Gerçeklerle acilen yüzleşilmesi gerek

Tarafsız bir gözle bakıldığında, AB ile Mısır arasında daha önce yapılan anlaşmaların Avrupa’ya daha az Mısırlı göçmen gelişiyle sonuçlanmadığını görüyoruz. Elde edilen tek sonuç, göç rotalarının kayması oldu. Mısırlılar ülkedeki askeri yönetimin felaket doğuran politikalarından kaçmak isteğiyle Avrupa’ya doğru yola çıkıyor. Ülke ekonomisinin çökmesi durumunda, AB’nin ödünü kopardığı anlaşılan Mısır’dan “düzensiz göç” hiç de engellenebilir olmayacak. Mısır kendi vatandaşlarının Avrupa’ya göçünden fayda sağlarken, rejim komşu ülkelerden AB’ye göçü engellemek için elinden geleni ardına koymuyor. Buna uluslararası hukukla bağdaşmayan yöntemler de dahil. Abdülfettah es-Sisi, Avrupa’da sadece Mısır vatandaşlarının şansını aramasının kendisine sağladığı doğrudan avantajlara ek olarak, Mısır’da mevcut bulunan çok sayıda göçmeni AB’den daha fazla finansal destek almak için koz olarak kullanıyor.

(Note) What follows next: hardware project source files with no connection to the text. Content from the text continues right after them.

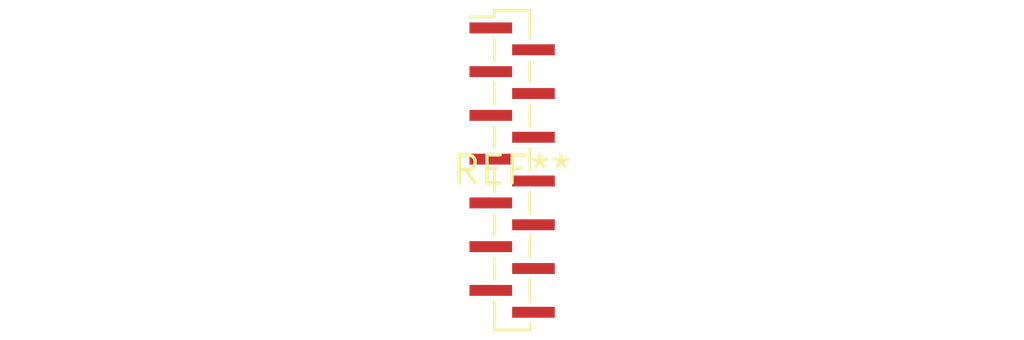
<source format=kicad_pcb>
(kicad_pcb (version 20240108) (generator pcbnew)

  (general
    (thickness 1.6)
  )

  (paper "A4")
  (layers
    (0 "F.Cu" signal)
    (31 "B.Cu" signal)
    (32 "B.Adhes" user "B.Adhesive")
    (33 "F.Adhes" user "F.Adhesive")
    (34 "B.Paste" user)
    (35 "F.Paste" user)
    (36 "B.SilkS" user "B.Silkscreen")
    (37 "F.SilkS" user "F.Silkscreen")
    (38 "B.Mask" user)
    (39 "F.Mask" user)
    (40 "Dwgs.User" user "User.Drawings")
    (41 "Cmts.User" user "User.Comments")
    (42 "Eco1.User" user "User.Eco1")
    (43 "Eco2.User" user "User.Eco2")
    (44 "Edge.Cuts" user)
    (45 "Margin" user)
    (46 "B.CrtYd" user "B.Courtyard")
    (47 "F.CrtYd" user "F.Courtyard")
    (48 "B.Fab" user)
    (49 "F.Fab" user)
    (50 "User.1" user)
    (51 "User.2" user)
    (52 "User.3" user)
    (53 "User.4" user)
    (54 "User.5" user)
    (55 "User.6" user)
    (56 "User.7" user)
    (57 "User.8" user)
    (58 "User.9" user)
  )

  (setup
    (pad_to_mask_clearance 0)
    (pcbplotparams
      (layerselection 0x00010fc_ffffffff)
      (plot_on_all_layers_selection 0x0000000_00000000)
      (disableapertmacros false)
      (usegerberextensions false)
      (usegerberattributes false)
      (usegerberadvancedattributes false)
      (creategerberjobfile false)
      (dashed_line_dash_ratio 12.000000)
      (dashed_line_gap_ratio 3.000000)
      (svgprecision 4)
      (plotframeref false)
      (viasonmask false)
      (mode 1)
      (useauxorigin false)
      (hpglpennumber 1)
      (hpglpenspeed 20)
      (hpglpendiameter 15.000000)
      (dxfpolygonmode false)
      (dxfimperialunits false)
      (dxfusepcbnewfont false)
      (psnegative false)
      (psa4output false)
      (plotreference false)
      (plotvalue false)
      (plotinvisibletext false)
      (sketchpadsonfab false)
      (subtractmaskfromsilk false)
      (outputformat 1)
      (mirror false)
      (drillshape 1)
      (scaleselection 1)
      (outputdirectory "")
    )
  )

  (net 0 "")

  (footprint "PinSocket_1x14_P1.00mm_Vertical_SMD_Pin1Left" (layer "F.Cu") (at 0 0))

)

</source>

Bu gerçek göz önünde bulundurulduğunda Mısır, cumhurbaşkanının iddia ettiği ve AB’nin görmek istediği gibi istikrarlı ve güvenilir bir ortak olmanın çok uzağında. Tunus ile düzensiz göçü engellemek ve sınır koruma tedbirleri almak üzere imzalanan mutabakat zaptı tecrübesi de aynı sonucun tekrarlanmaması için örnek oluşturmalı.

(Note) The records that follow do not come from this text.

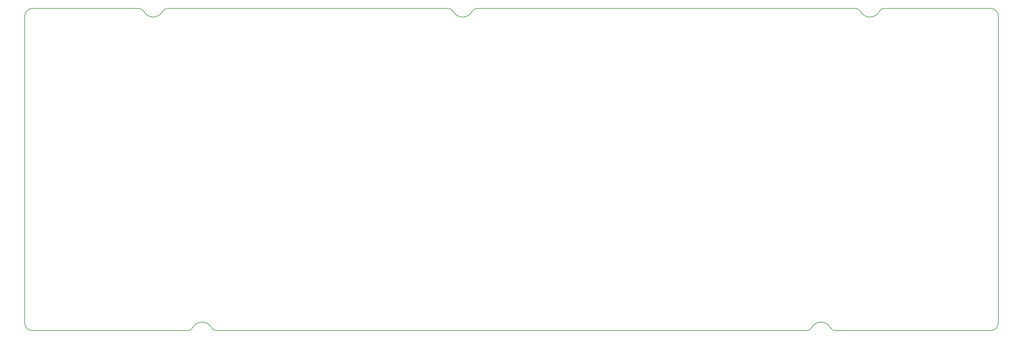
<source format=gm1>
G04 #@! TF.GenerationSoftware,KiCad,Pcbnew,7.0.1-0*
G04 #@! TF.CreationDate,2023-08-08T22:45:17+05:30*
G04 #@! TF.ProjectId,Keyboard_60,4b657962-6f61-4726-945f-3630252e6b69,rev?*
G04 #@! TF.SameCoordinates,Original*
G04 #@! TF.FileFunction,Profile,NP*
%FSLAX46Y46*%
G04 Gerber Fmt 4.6, Leading zero omitted, Abs format (unit mm)*
G04 Created by KiCad (PCBNEW 7.0.1-0) date 2023-08-08 22:45:17*
%MOMM*%
%LPD*%
G01*
G04 APERTURE LIST*
G04 #@! TA.AperFunction,Profile*
%ADD10C,0.200000*%
G04 #@! TD*
G04 APERTURE END LIST*
D10*
X48389395Y-94799995D02*
G75*
G03*
X49719429Y-93993548I5J1499995D01*
G01*
X650000Y-92550000D02*
X650000Y-2850000D01*
X125919433Y-1406449D02*
G75*
G03*
X124589394Y-600000I-1330033J-693551D01*
G01*
X229364395Y-94800000D02*
X56635606Y-94800000D01*
X285350000Y-2850000D02*
G75*
G03*
X283100000Y-600000I-2250000J0D01*
G01*
X283100000Y-94800000D02*
G75*
G03*
X285350000Y-92550000I0J2250000D01*
G01*
X650000Y-92550000D02*
G75*
G03*
X2900000Y-94800000I2250000J0D01*
G01*
X2900000Y-600000D02*
G75*
G03*
X650000Y-2850000I0J-2250000D01*
G01*
X244981933Y-1406449D02*
G75*
G03*
X243651894Y-600000I-1330033J-693551D01*
G01*
X125919429Y-1406451D02*
G75*
G03*
X131505570Y-1406452I2793071J1456451D01*
G01*
X34101895Y-600000D02*
X2900000Y-600000D01*
X35431933Y-1406449D02*
G75*
G03*
X34101894Y-600000I-1330033J-693551D01*
G01*
X285350000Y-92550000D02*
X285350000Y-2850000D01*
X124589395Y-600000D02*
X42348106Y-600000D01*
X132835606Y-600006D02*
G75*
G03*
X131505572Y-1406452I-6J-1499994D01*
G01*
X236280572Y-93993548D02*
G75*
G03*
X230694428Y-93993548I-2793072J-1456451D01*
G01*
X251898106Y-600006D02*
G75*
G03*
X250568072Y-1406452I-6J-1499994D01*
G01*
X55305567Y-93993551D02*
G75*
G03*
X56635606Y-94800000I1330033J693551D01*
G01*
X55305572Y-93993548D02*
G75*
G03*
X49719428Y-93993548I-2793072J-1456451D01*
G01*
X229364395Y-94799995D02*
G75*
G03*
X230694429Y-93993548I5J1499995D01*
G01*
X35431929Y-1406451D02*
G75*
G03*
X41018070Y-1406452I2793071J1456451D01*
G01*
X48389395Y-94800000D02*
X2900000Y-94800000D01*
X236280567Y-93993551D02*
G75*
G03*
X237610606Y-94800000I1330033J693551D01*
G01*
X244981929Y-1406451D02*
G75*
G03*
X250568070Y-1406452I2793071J1456451D01*
G01*
X283100000Y-94800000D02*
X237610606Y-94800000D01*
X42348106Y-600006D02*
G75*
G03*
X41018072Y-1406452I-6J-1499994D01*
G01*
X283100000Y-600000D02*
X251898106Y-600000D01*
X243651895Y-600000D02*
X132835606Y-600000D01*
M02*

</source>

Tunus emniyet güçleri tarafından Libya sınırında çölde aç ve susuz bırakılan göçmenlerin uğradığı insan hakları ihlalleri bir yana, 2023 yazında Tunus’tan Akdeniz’i geçerek Avrupa’ya ulaşan göçmenlerin sayısının arttığını da unutmamak gerek: Haziran 2023 sonu itibariyle Lampedusa’ya ulaşan göçmenlerin sayısı 66 bin civarındaydı. Mutabakat zaptının imzalanmasının ardından İtalyan adasına gelen göçmen sayısında azalma şöyle dursun, büyük bir artış yaşandı. Eylül ortasına gelindiğinde sayı neredeyse iki katına çıkarak 118 bin 500’e ulaştı ve bu göçmenlerin büyük bir kısmı Tunus’tan yola çıkmıştı.

Kendi değerlerimize dönüş

Stratejik AB-Mısır ortaklığına yönelik Ortak Bildiride insan haklarına saygı ve hukukun üstünlüğü ilkelerinin ikincil bir rol bile oynamadığını görüyoruz. Bu bize, geçmişin hatalarından ders çıkarmak için önümüze çıkan bir fırsatın kaçırıldığını gösteriyor.

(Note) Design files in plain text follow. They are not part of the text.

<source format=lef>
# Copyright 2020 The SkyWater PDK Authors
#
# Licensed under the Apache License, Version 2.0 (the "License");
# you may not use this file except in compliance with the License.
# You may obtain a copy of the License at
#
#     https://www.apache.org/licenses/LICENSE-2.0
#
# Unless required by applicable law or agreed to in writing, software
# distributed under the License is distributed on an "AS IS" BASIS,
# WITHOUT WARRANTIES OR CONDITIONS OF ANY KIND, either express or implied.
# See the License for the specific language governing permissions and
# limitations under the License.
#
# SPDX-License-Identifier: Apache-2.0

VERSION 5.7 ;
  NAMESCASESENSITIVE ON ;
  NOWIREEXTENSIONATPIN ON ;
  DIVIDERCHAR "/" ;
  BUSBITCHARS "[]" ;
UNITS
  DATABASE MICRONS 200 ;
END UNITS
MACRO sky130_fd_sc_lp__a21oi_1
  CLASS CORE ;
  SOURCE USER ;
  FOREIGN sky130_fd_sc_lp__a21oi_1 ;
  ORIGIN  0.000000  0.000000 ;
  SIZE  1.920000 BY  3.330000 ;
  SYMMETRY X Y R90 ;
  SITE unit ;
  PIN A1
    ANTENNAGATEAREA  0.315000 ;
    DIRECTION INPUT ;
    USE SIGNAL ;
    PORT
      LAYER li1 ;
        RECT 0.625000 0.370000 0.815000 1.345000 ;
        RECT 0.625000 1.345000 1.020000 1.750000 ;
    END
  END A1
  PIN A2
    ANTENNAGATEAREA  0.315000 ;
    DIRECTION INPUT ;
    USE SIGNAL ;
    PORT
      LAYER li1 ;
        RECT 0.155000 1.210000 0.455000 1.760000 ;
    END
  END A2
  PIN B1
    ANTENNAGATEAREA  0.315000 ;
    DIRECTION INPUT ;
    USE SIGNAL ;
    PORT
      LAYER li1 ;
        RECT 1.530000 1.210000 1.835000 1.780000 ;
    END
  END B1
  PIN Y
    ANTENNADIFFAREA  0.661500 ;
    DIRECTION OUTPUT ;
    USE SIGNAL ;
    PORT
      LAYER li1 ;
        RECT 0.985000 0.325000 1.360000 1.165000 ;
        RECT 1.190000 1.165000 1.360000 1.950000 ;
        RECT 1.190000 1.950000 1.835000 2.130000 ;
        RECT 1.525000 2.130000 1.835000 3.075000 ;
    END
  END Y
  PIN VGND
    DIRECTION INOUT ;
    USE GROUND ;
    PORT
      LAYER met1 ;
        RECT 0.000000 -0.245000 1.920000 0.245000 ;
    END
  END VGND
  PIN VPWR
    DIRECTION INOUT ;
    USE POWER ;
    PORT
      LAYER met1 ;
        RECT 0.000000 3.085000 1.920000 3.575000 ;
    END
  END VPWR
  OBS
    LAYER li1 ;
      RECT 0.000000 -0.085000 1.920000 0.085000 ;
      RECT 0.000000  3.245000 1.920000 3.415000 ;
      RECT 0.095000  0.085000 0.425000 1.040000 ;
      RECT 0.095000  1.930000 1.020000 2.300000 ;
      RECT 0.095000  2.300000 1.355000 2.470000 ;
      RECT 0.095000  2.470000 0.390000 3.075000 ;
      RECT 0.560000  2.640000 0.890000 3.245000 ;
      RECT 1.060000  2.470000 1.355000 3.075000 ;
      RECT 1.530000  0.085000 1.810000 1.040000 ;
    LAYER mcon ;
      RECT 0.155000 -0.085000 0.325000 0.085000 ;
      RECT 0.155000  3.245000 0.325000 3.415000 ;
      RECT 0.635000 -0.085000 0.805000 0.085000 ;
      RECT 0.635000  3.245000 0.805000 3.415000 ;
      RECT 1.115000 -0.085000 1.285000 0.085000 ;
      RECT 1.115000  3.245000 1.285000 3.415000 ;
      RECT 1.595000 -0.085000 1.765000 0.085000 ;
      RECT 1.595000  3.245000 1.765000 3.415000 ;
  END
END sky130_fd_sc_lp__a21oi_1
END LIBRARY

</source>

AB ve üye devletler, göçün kısa vadede her ne pahasına olursa olsun engellenmesini öncelikli kılmak ve bu doğrultuda bölgedeki en acımasız rejimlerden birini güçlendirmek yerine, Mısır’ın gelecekte istikrara kavuşmasına gerçekten yardımcı olmaya çalışmalıdır. Bunu başarabilmek için, ilişkilerin merkezine iyi yönetişim ilkelerinin ve uluslararası hukuka ve insan haklarına saygı prensibinin yerleştirilmesi gerek. Ekonomik işbirliği de bu koşullara riayet edilmesiyle bağlantılı kılınmalı. Ayrıca sivil toplumun desteklenmesine ve halkın geçim kaynaklarının iyileştirilmesine çok daha fazla ağırlık verilmeli. AB ve üye devletler, Mısır ile ilişkilerinde AB’nin temel yapıtaşlarını oluşturan insanlık onuru, demokrasi, hukukun üstünlüğü ve insan hakları gibi değerlere, ancak bu şekilde uygun davranmış olacak.